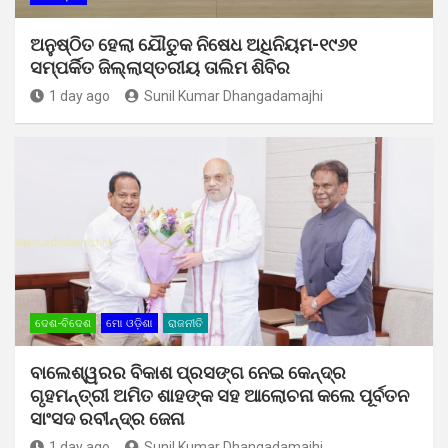
ଅନୁଷ୍ଠିତ ହେଲା ଯୌତୁକ ନିଷେଧ ଅଧିନିୟମ-୧୯୬୧
ସମ୍ପର୍କିତ ଜିଲ୍ଲାସ୍ତରୀୟ ତାଲିମ ଶିବିର
1 day ago
Sunil Kumar Dhangadamajhi
ଦେଶ-ବିଦେଶ
ମୋ ଓଡ଼ିଶା
ରାଜନୀତି
ବାଲେଶ୍ୱରର ବିକାଶ ପ୍ରସଙ୍ଗ ନେଇ କେନ୍ଦ୍ର
ଗୃହମନ୍ତ୍ରୀ ଅମିତ ଶାହଙ୍କ ସହ ଆଲୋଚନା କଲେ ପୂର୍ବତନ
ସାଂସଦ ରବୀନ୍ଦ୍ର ଜେନା
1 day ago
Sunil Kumar Dhangadamajhi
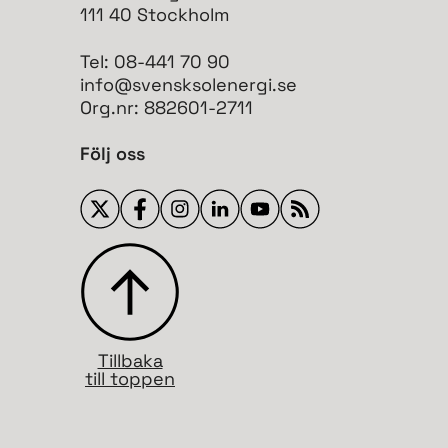
111 40 Stockholm
Tel: 08-441 70 90
info@svensksolenergi.se
Org.nr: 882601-2711
Följ oss
Tillbaka
till toppen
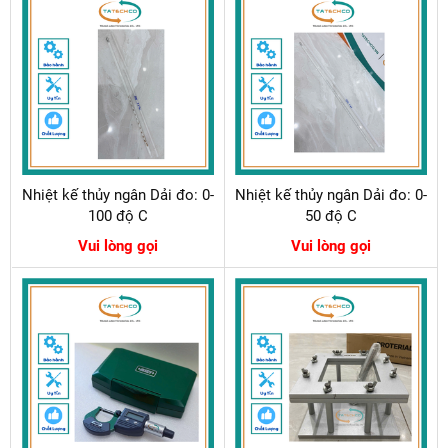
Nhiệt kế thủy ngân Dải đo: 0-
Nhiệt kế thủy ngân Dải đo: 0-
100 độ C
50 độ C
Vui lòng gọi
Vui lòng gọi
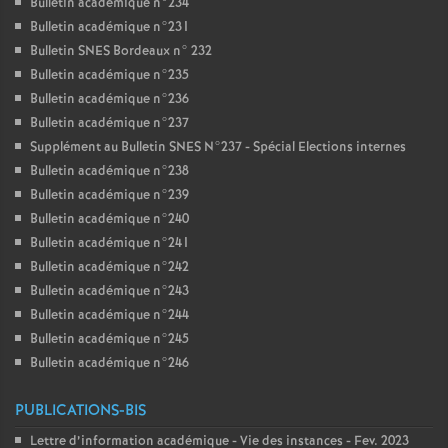
Bulletin académique n°234
Bulletin académique n°231
Bulletin SNES Bordeaux n° 232
Bulletin académique n°235
Bulletin académique n°236
Bulletin académique n°237
Supplément au Bulletin SNES N°237 - Spécial Elections internes
Bulletin académique n°238
Bulletin académique n°239
Bulletin académique n°240
Bulletin académique n°241
Bulletin académique n°242
Bulletin académique n°243
Bulletin académique n°244
Bulletin académique n°245
Bulletin académique n°246
PUBLICATIONS-BIS
Lettre d’information académique - Vie des instances - Fev. 2023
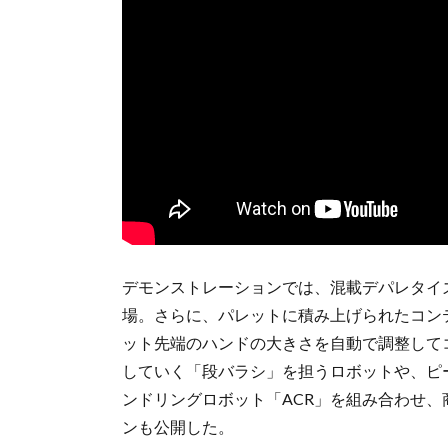
デモンストレーションでは、混載デパレタイ
場。さらに、パレットに積み上げられたコン
ット先端のハンドの大きさを自動で調整して
していく「段バラシ」を担うロボットや、ピ
ンドリングロボット「ACR」を組み合わせ
ンも公開した。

WHAT THE EXERCISE ASKS:
Update the text of these records by replacing every "Bulletin académique" with "Bulletin régional" and leaving everything else unchanged. Give only the text, without the pictures.

REPLY:
ଅନୁଷ୍ଠିତ ହେଲା ଯୌତୁକ ନିଷେଧ ଅଧିନିୟମ-୧୯୬୧
ସମ୍ପର୍କିତ ଜିଲ୍ଲାସ୍ତରୀୟ ତାଲିମ ଶିବିର
1 day ago
Sunil Kumar Dhangadamajhi
ଦେଶ-ବିଦେଶ
ମୋ ଓଡ଼ିଶା
ରାଜନୀତି
ବାଲେଶ୍ୱରର ବିକାଶ ପ୍ରସଙ୍ଗ ନେଇ କେନ୍ଦ୍ର
ଗୃହମନ୍ତ୍ରୀ ଅମିତ ଶାହଙ୍କ ସହ ଆଲୋଚନା କଲେ ପୂର୍ବତନ
ସାଂସଦ ରବୀନ୍ଦ୍ର ଜେନା
1 day ago
Sunil Kumar Dhangadamajhi
111 40 Stockholm
Tel: 08-441 70 90
info@svensksolenergi.se
Org.nr: 882601-2711
Följ oss
Tillbaka
till toppen
Nhiệt kế thủy ngân Dải đo: 0-
Nhiệt kế thủy ngân Dải đo: 0-
100 độ C
50 độ C
Vui lòng gọi
Vui lòng gọi
Bulletin régional n°234
Bulletin régional n°231
Bulletin SNES Bordeaux n° 232
Bulletin régional n°235
Bulletin régional n°236
Bulletin régional n°237
Supplément au Bulletin SNES N°237 - Spécial Elections internes
Bulletin régional n°238
Bulletin régional n°239
Bulletin régional n°240
Bulletin régional n°241
Bulletin régional n°242
Bulletin régional n°243
Bulletin régional n°244
Bulletin régional n°245
Bulletin régional n°246
PUBLICATIONS-BIS
Lettre d’information académique - Vie des instances - Fev. 2023
デモンストレーションでは、混載デパレタイ
場。さらに、パレットに積み上げられたコン
ット先端のハンドの大きさを自動で調整して
していく「段バラシ」を担うロボットや、ピ
ンドリングロボット「ACR」を組み合わせ
ンも公開した。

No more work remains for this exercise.